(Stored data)
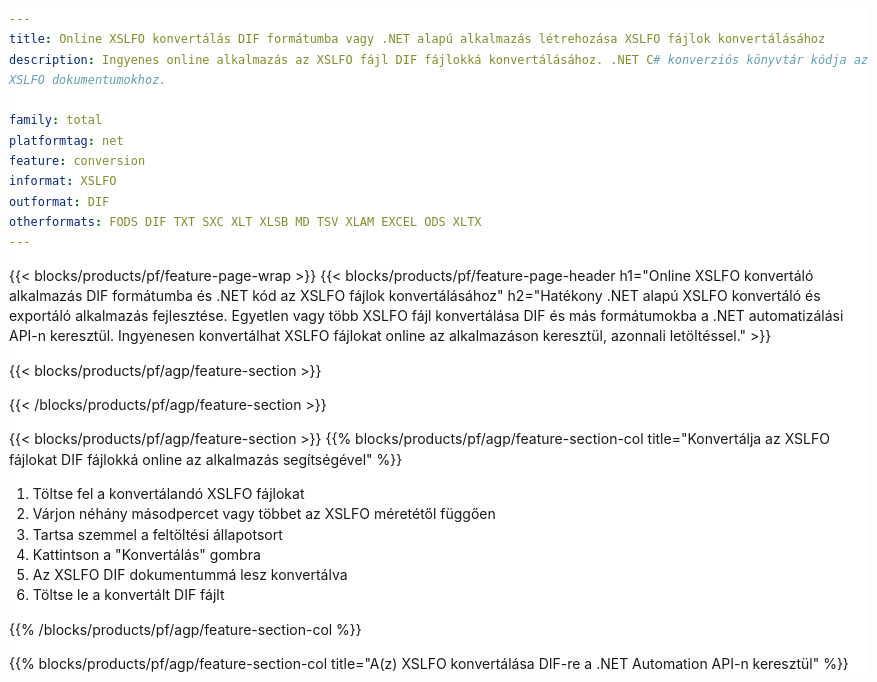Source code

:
 ```yaml
---
title: Online XSLFO konvertálás DIF formátumba vagy .NET alapú alkalmazás létrehozása XSLFO fájlok konvertálásához
description: Ingyenes online alkalmazás az XSLFO fájl DIF fájlokká konvertálásához. .NET C# konverziós könyvtár kódja az XSLFO dokumentumokhoz.  

family: total
platformtag: net
feature: conversion
informat: XSLFO
outformat: DIF
otherformats: FODS DIF TXT SXC XLT XLSB MD TSV XLAM EXCEL ODS XLTX
---
```

{{< blocks/products/pf/feature-page-wrap >}}
{{< blocks/products/pf/feature-page-header h1="Online XSLFO konvertáló alkalmazás DIF formátumba és .NET kód az XSLFO fájlok konvertálásához" h2="Hatékony .NET alapú XSLFO konvertáló és exportáló alkalmazás fejlesztése.  Egyetlen vagy több XSLFO fájl konvertálása DIF és más formátumokba a .NET automatizálási API-n keresztül.  Ingyenesen konvertálhat XSLFO fájlokat online az alkalmazáson keresztül, azonnali letöltéssel." >}}


{{< blocks/products/pf/agp/feature-section >}}

<div class="container-fluid agp-content bg-white aboutfile box-1 vh100 section nopbtm">
<div class=container>
<div class=row>
<div class="demobox tc col-md-12 padding-0" align="center">

<iframe title="Ingyenes online XSLFO–DIF konverziós alkalmazás" style="border: none; height: 426px;" scrolling="no" src="https://total-conversion-app-65z5r2lp.qa.k8s.dynabic.com/?to=dif&from=xslfo" id="child-iframe" width="80%"></iframe>

</div></div>
</div></div>
{{< /blocks/products/pf/agp/feature-section >}}


{{< blocks/products/pf/agp/feature-section >}}
{{% blocks/products/pf/agp/feature-section-col title="Konvertálja az XSLFO fájlokat DIF fájlokká online az alkalmazás segítségével" %}}

1. Töltse fel a konvertálandó XSLFO fájlokat
1. Várjon néhány másodpercet vagy többet az XSLFO méretétől függően
1. Tartsa szemmel a feltöltési állapotsort
1. Kattintson a "Konvertálás" gombra
1. Az XSLFO DIF dokumentummá lesz konvertálva
1. Töltse le a konvertált DIF fájlt

{{% /blocks/products/pf/agp/feature-section-col %}}

{{% blocks/products/pf/agp/feature-section-col title="A(z) XSLFO konvertálása DIF-re a .NET Automation API-n keresztül" %}}

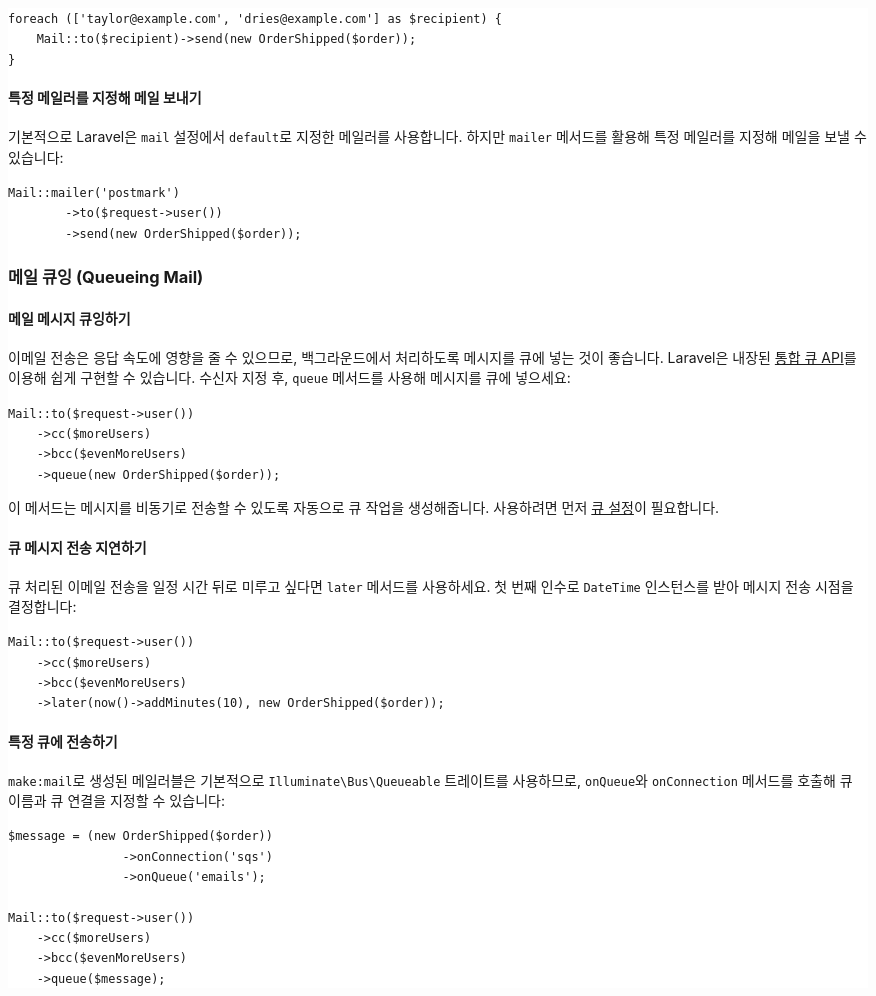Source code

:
 ```
foreach (['taylor@example.com', 'dries@example.com'] as $recipient) {
    Mail::to($recipient)->send(new OrderShipped($order));
}
```

<a name="sending-mail-via-a-specific-mailer"></a>
#### 특정 메일러를 지정해 메일 보내기

기본적으로 Laravel은 `mail` 설정에서 `default`로 지정한 메일러를 사용합니다. 하지만 `mailer` 메서드를 활용해 특정 메일러를 지정해 메일을 보낼 수 있습니다:

```
Mail::mailer('postmark')
        ->to($request->user())
        ->send(new OrderShipped($order));
```

<a name="queueing-mail"></a>
### 메일 큐잉 (Queueing Mail)

<a name="queueing-a-mail-message"></a>
#### 메일 메시지 큐잉하기

이메일 전송은 응답 속도에 영향을 줄 수 있으므로, 백그라운드에서 처리하도록 메시지를 큐에 넣는 것이 좋습니다. Laravel은 내장된 [통합 큐 API](/docs/{{version}}/queues)를 이용해 쉽게 구현할 수 있습니다. 수신자 지정 후, `queue` 메서드를 사용해 메시지를 큐에 넣으세요:

```
Mail::to($request->user())
    ->cc($moreUsers)
    ->bcc($evenMoreUsers)
    ->queue(new OrderShipped($order));
```

이 메서드는 메시지를 비동기로 전송할 수 있도록 자동으로 큐 작업을 생성해줍니다. 사용하려면 먼저 [큐 설정](/docs/{{version}}/queues)이 필요합니다.

<a name="delayed-message-queueing"></a>
#### 큐 메시지 전송 지연하기

큐 처리된 이메일 전송을 일정 시간 뒤로 미루고 싶다면 `later` 메서드를 사용하세요. 첫 번째 인수로 `DateTime` 인스턴스를 받아 메시지 전송 시점을 결정합니다:

```
Mail::to($request->user())
    ->cc($moreUsers)
    ->bcc($evenMoreUsers)
    ->later(now()->addMinutes(10), new OrderShipped($order));
```

<a name="pushing-to-specific-queues"></a>
#### 특정 큐에 전송하기

`make:mail`로 생성된 메일러블은 기본적으로 `Illuminate\Bus\Queueable` 트레이트를 사용하므로, `onQueue`와 `onConnection` 메서드를 호출해 큐 이름과 큐 연결을 지정할 수 있습니다:

```
$message = (new OrderShipped($order))
                ->onConnection('sqs')
                ->onQueue('emails');

Mail::to($request->user())
    ->cc($moreUsers)
    ->bcc($evenMoreUsers)
    ->queue($message);
```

### What is expected
Reproduce every line of the records containing the string "later".

### Task answer
큐 처리된 이메일 전송을 일정 시간 뒤로 미루고 싶다면 `later` 메서드를 사용하세요. 첫 번째 인수로 `DateTime` 인스턴스를 받아 메시지 전송 시점을 결정합니다:
    ->later(now()->addMinutes(10), new OrderShipped($order));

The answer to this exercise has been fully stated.